March 2019

Turpentine oil: a new health craze with serious safety concerns

Believe it or not, turpentine oil is picking up steam as a “cleansing” agent for “curing any disease.” This relatively new health craze is being promoted by healthcare professional Jennifer Daniels and certain celebrities. But don’t let the hype fool you - it’s not safe.

Turpentine oil comes from the resin of certain pine trees. Most people know turpentine oil as an ingredient in paint thinner. Very small amounts are used as a fragrance in over the counter chest rub products like Vicks VapoRub. There aren’t any major safety concerns when it’s applied to the skin in these SMALL amounts. But taking it by mouth is another story.

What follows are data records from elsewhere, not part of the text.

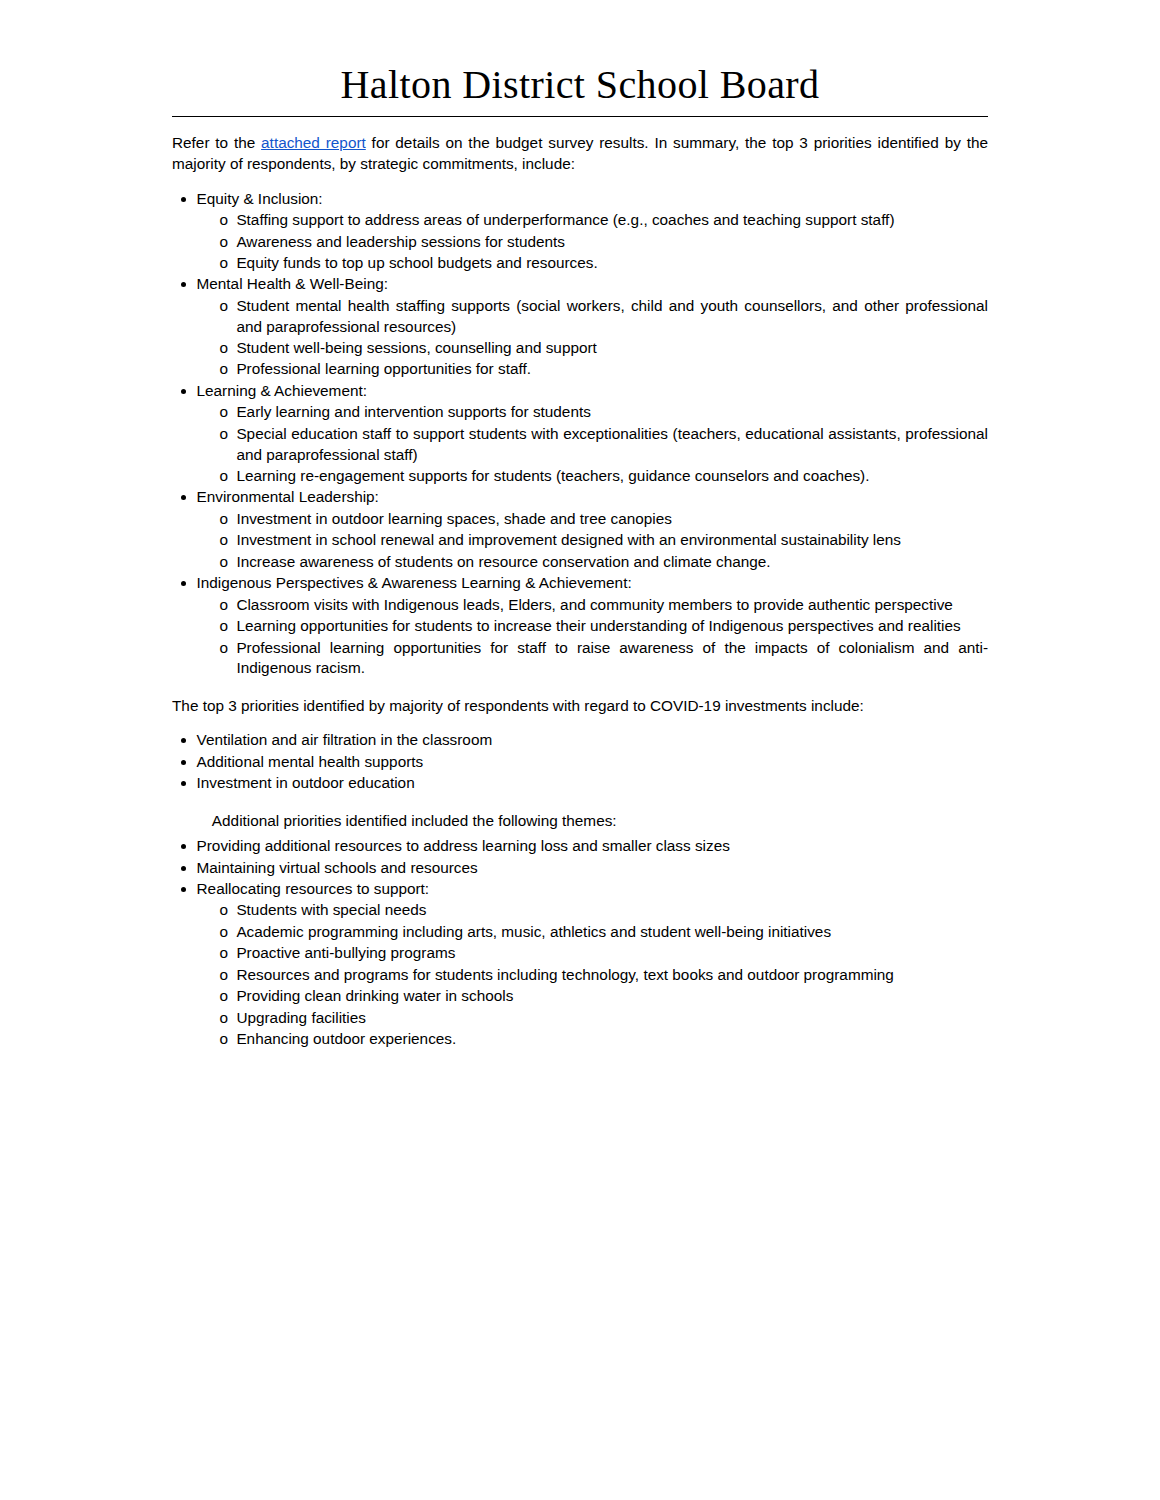Halton District School Board
Refer to the attached report for details on the budget survey results. In summary, the top 3 priorities identified by the majority of respondents, by strategic commitments, include:
Equity & Inclusion:
Staffing support to address areas of underperformance (e.g., coaches and teaching support staff)
Awareness and leadership sessions for students
Equity funds to top up school budgets and resources.
Mental Health & Well-Being:
Student mental health staffing supports (social workers, child and youth counsellors, and other professional and paraprofessional resources)
Student well-being sessions, counselling and support
Professional learning opportunities for staff.
Learning & Achievement:
Early learning and intervention supports for students
Special education staff to support students with exceptionalities (teachers, educational assistants, professional and paraprofessional staff)
Learning re-engagement supports for students (teachers, guidance counselors and coaches).
Environmental Leadership:
Investment in outdoor learning spaces, shade and tree canopies
Investment in school renewal and improvement designed with an environmental sustainability lens
Increase awareness of students on resource conservation and climate change.
Indigenous Perspectives & Awareness Learning & Achievement:
Classroom visits with Indigenous leads, Elders, and community members to provide authentic perspective
Learning opportunities for students to increase their understanding of Indigenous perspectives and realities
Professional learning opportunities for staff to raise awareness of the impacts of colonialism and anti-Indigenous racism.
The top 3 priorities identified by majority of respondents with regard to COVID-19 investments include:
Ventilation and air filtration in the classroom
Additional mental health supports
Investment in outdoor education
Additional priorities identified included the following themes:
Providing additional resources to address learning loss and smaller class sizes
Maintaining virtual schools and resources
Reallocating resources to support:
Students with special needs
Academic programming including arts, music, athletics and student well-being initiatives
Proactive anti-bullying programs
Resources and programs for students including technology, text books and outdoor programming
Providing clean drinking water in schools
Upgrading facilities
Enhancing outdoor experiences.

Taking turpentine oil by mouth can be very dangerous. As little as 15 mL (about 1 tablespoon) can be lethal in children, and taking 120-180 mL (about a half cup) can be lethal in adults. Despite this, some people take turpentine oil mixed with honey or sugar cubes for stomach and intestinal infections. There is also a particularly alarming protocol that promotes turpentine oil for children with autism. The proponents of this protocol claim that autism is caused by parasites and that turpentine oil can cure these children. There is no evidence that turpentine oil is beneficial for treating infection. Furthermore, autism is a neurological disorder that is present at birth. It is not caused by parasitic infection.

Make sure your patients know that, regardless of what they may read in blogs or hear on podcasts, turpentine oil is NOT safe to ingest. In addition to the severe safety issues, there isn’t any evidence that it actually works.